После этого молчаливого замечания Дальвиг усмехнулся. Словно вторя ему, издалека прилетел короткий, злой всхлип Ручья. Будто неведомое чудовище, удовлетворенное пролитой у его логова кровью, торжествующе закричало. Каково сейчас Нионарду? Дальвиг вспомнил выражения его лица: надменное до начала схватки, покрытое слезами после. Он не подумал вынуть меч, хоть тот и висел у него на поясе. Трус, привыкший сочинять стишки, или растерявшийся от потрясения человек? Теперь он должен проклинать себя за малодушие и раздумывать, как объяснить родне убитых, почему он остался в живых? Дальвиг мстительно оскалился.

– Смотри, Нионард! – прошептал он, глядя прямо перед собой. – Может статься, ты еще окажешься в моей шкуре – всеми презираемый, всюду сопровождаемый тычками и обидными кличками. Ты это заслужил.
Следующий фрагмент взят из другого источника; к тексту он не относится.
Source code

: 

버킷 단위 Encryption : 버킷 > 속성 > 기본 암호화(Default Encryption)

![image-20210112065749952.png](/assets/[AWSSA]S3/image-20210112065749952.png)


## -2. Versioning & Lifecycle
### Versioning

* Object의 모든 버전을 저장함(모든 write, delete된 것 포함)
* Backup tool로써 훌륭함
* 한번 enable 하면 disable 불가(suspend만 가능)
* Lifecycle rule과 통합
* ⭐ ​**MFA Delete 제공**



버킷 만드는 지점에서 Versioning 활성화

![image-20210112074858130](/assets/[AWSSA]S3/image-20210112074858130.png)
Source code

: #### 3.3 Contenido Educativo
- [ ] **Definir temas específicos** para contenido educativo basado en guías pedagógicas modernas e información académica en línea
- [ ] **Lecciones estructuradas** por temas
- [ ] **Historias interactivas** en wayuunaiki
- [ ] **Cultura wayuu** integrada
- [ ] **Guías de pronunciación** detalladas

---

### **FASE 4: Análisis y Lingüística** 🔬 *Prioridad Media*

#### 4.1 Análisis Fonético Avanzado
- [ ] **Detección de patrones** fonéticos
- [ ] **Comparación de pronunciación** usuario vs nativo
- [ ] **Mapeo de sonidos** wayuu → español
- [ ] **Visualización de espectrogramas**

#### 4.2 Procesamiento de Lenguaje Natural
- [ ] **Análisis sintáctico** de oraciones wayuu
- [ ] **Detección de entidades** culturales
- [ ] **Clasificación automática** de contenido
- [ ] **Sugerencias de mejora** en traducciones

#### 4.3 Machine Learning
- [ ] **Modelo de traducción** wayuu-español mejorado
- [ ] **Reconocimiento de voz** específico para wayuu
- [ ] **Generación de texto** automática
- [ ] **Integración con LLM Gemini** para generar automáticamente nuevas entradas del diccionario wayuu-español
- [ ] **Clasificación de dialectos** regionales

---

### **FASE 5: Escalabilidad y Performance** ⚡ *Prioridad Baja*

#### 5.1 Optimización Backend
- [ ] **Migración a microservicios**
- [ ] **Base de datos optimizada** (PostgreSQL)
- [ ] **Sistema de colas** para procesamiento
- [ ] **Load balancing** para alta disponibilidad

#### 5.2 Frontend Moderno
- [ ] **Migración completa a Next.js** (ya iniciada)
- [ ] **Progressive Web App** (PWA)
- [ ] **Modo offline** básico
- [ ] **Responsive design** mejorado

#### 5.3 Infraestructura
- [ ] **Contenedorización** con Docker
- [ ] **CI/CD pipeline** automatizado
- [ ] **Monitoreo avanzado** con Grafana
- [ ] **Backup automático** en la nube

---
Как в тумане Дальвиг добрался до дома. Пусть он немного успокоился и безголовые трупы не бегали перед застывшими глазами, полностью взять себя в руки не удалось. Остаток дня он провел в постели, в которую рухнул, едва отыскав в себе силы раздеться. Ханале не находила себе места: господин отказался от обеда, а на ужин съел только кусок хлеба с водой, словно какой-то заключенный в темнице! Она пыталась выспросить его, что же случилось, но Дальвиг отказывался говорить. Чтобы кухарка не докучала с расспросами, он даже запер дверь. Ханале еще долго плакала и стенала в соседней комнате, умоляла впустить ее и покаяться в грехах, призывала на помощь Белые Облака и Восточный ветер, но ни те, ни другой не явились.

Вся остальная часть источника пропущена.